Category Archives: Random Knowledge

Damn work always gets in the way…


So I have approx. 18.5 work days left before I give notice. Not that I’m counting or anything. I’m trying to tie up loose ends, get projects finished, and generally leave things as organized as possible. However, all I want to do is get ready for the next phase of my life. I’ve got so many disjointed thoughts floating around in my head that it’s difficult to focus. I wrote them down in a general to-do list on my phone but it crashed and killed that app so I’m back to square one. I hope I don’t end up like my friend’s Mom in high school with a big beautiful house full of crap because she couldn’t focus enough to finish her projects. AHHH!

In my current scattered state I became distracted by knitting patterns on Ravelry , which lead to reading forums on knitwear, which lead to current trends in knitwear fashion, which lead to amazing designs by Mark Fast, which lead me to this blog, which lead me to these gorgeous pictures of knitwear:

Seriously, how are these things made? Anyone know?

I like my art moving


I’ve always been fascinated with mobiles and kinetic sculpture. I don’t know what the proper division is between them but to me mobiles are typically passive and kinetic sculptures are often motorized. I find them both soothing, fun, and fascinating to watch. Since a lot of babies have them hanging in their cribs, I wonder if this fascination is something we all share. Kinetic sculpture is newer to me but I’ve noticed a lot more of it in public spaces such as airports and large building lobbies. Alexander Calder is credited with being the inventor of mobiles and is near to my heart because he was trained as an engineer but used that knowledge to help him make art which is an aspiration of mine.
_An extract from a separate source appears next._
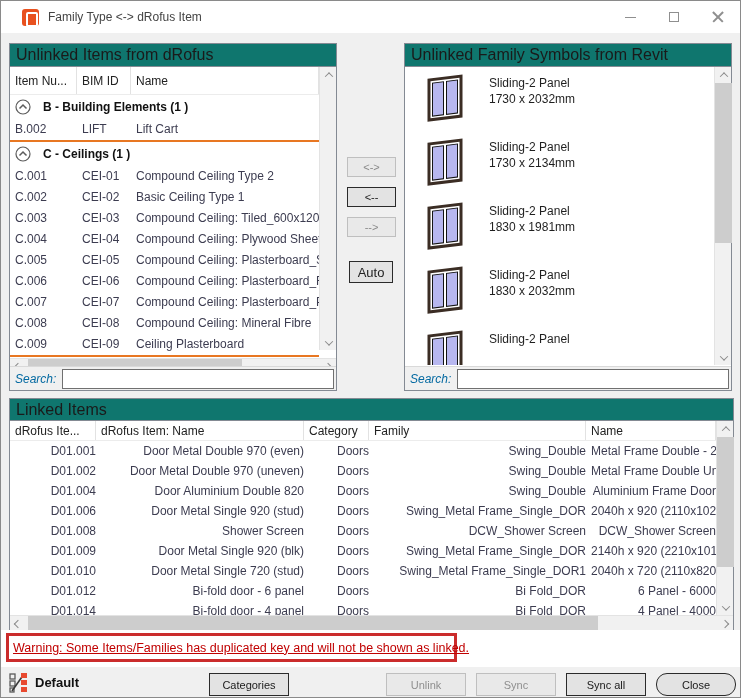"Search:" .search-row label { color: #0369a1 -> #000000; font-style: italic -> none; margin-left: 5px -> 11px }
I stumbled across Reuben Margolin’s work one night on a random internet search and was amazed by the graceful movements of his kinetic sculptures.

Creators. Collaboration. Compromise. C^3?


I’m still musing about Ayn Rand’s The Fountainhead and her classification of people in two general categories of creators and second-handers. Since this a major theme of the book, I’m not going to explain it as a basic Google search will bring up all kinds discussions and I highly suggest reading the book but one of her quotes got me thinking about the how people are using the internet.

“The basic need of the creator is independence. The reasoning mind cannot work under any form of compulsion. It cannot be curbed, sacrificed or subordinated to any consideration whatsoever. It demands total independence in function and in motive. To a creator, all relations with men are secondary. The basic need of the second-hander is to secure his ties with men in order to be fed. He places relations first. He declares that man exists in order to serve others. He preaches altruism. ”
-Rand, Ayn (2004). The Fountainhead (pp. 665-666). Penguin Group. Kindle Edition.

A couple years back Time Magazine voted You the person of the year instead of an individual and here’s where Rand’s creators and second-handers start getting blurred in my mind. Are the creators the ones who created Twitter, Google, Facebook, Ebay, Etsy, blogs, and so many other software tools for linking people, information, and products or are the creators the ones who use those tools to accomplish their goals? An example of this would be what is now known as the Arab Spring. The makers of Twitter didn’t organize the revolts but individuals used the tool to spread the word about the location and times of the protests. Even then it wasn’t one person organizing the protests, it was a movement of multiple people across multiple countries. Who then is the creator and who’s the second-handers?

Rand’s main character was an individualist architect who refused to work with others because it compromised his vision and work. In today’s world, large visions usually are accomplished by large projects requiring collaboration between multiple disciplines because it’s just about impossible for one person to have the specialized knowledge across multiple fields to build something like an LEED platinum certified building on their own. Rand used the Cortland building project as an example of how wrong a project could go if second-handers tried to add their inputs to the artist’s original vision but how do you get anything done these days without collaboration and some compromise?

The reason I think my mind is churning so much over these matters is because I’m in the process of starting a home business. My ultimate goal being to work for myself instead of someone else as I’m tired of feeling like a second-hander so much of the time. People tell me I’m in my head too much and I should not over analyze but it’s part of who I am.

Anyways, enjoy this funny cats video as it always makes me smile:

Apocolyptic Hell Beast


So my intention today was to write about how much I enjoy walking my dog in my neighborhood and post some of the  beautiful flowers I’ve taken pictures of on these walks but then I got distracted.

When I turned on my computer this morning Yahoo loaded up with a picture of a giant blue horse sculpture at the Denver airport called the Blue Mustang. Apparently a lot of people really hate this sculpture and there’s whole websites dedicated to trying to get it removed according to this New York Times article. The part of the article that made me giggle quietly in my cubicle is the following haiku dedicated to the sculpture:

Anxiously I fly
apocalyptic hell beast
fails to soothe my nerves.

I kinda like the giant apocalyptic hell beast.

While searching for images of the horse this one also came up and made me smile. I agree Mr. T-Rex, I agree.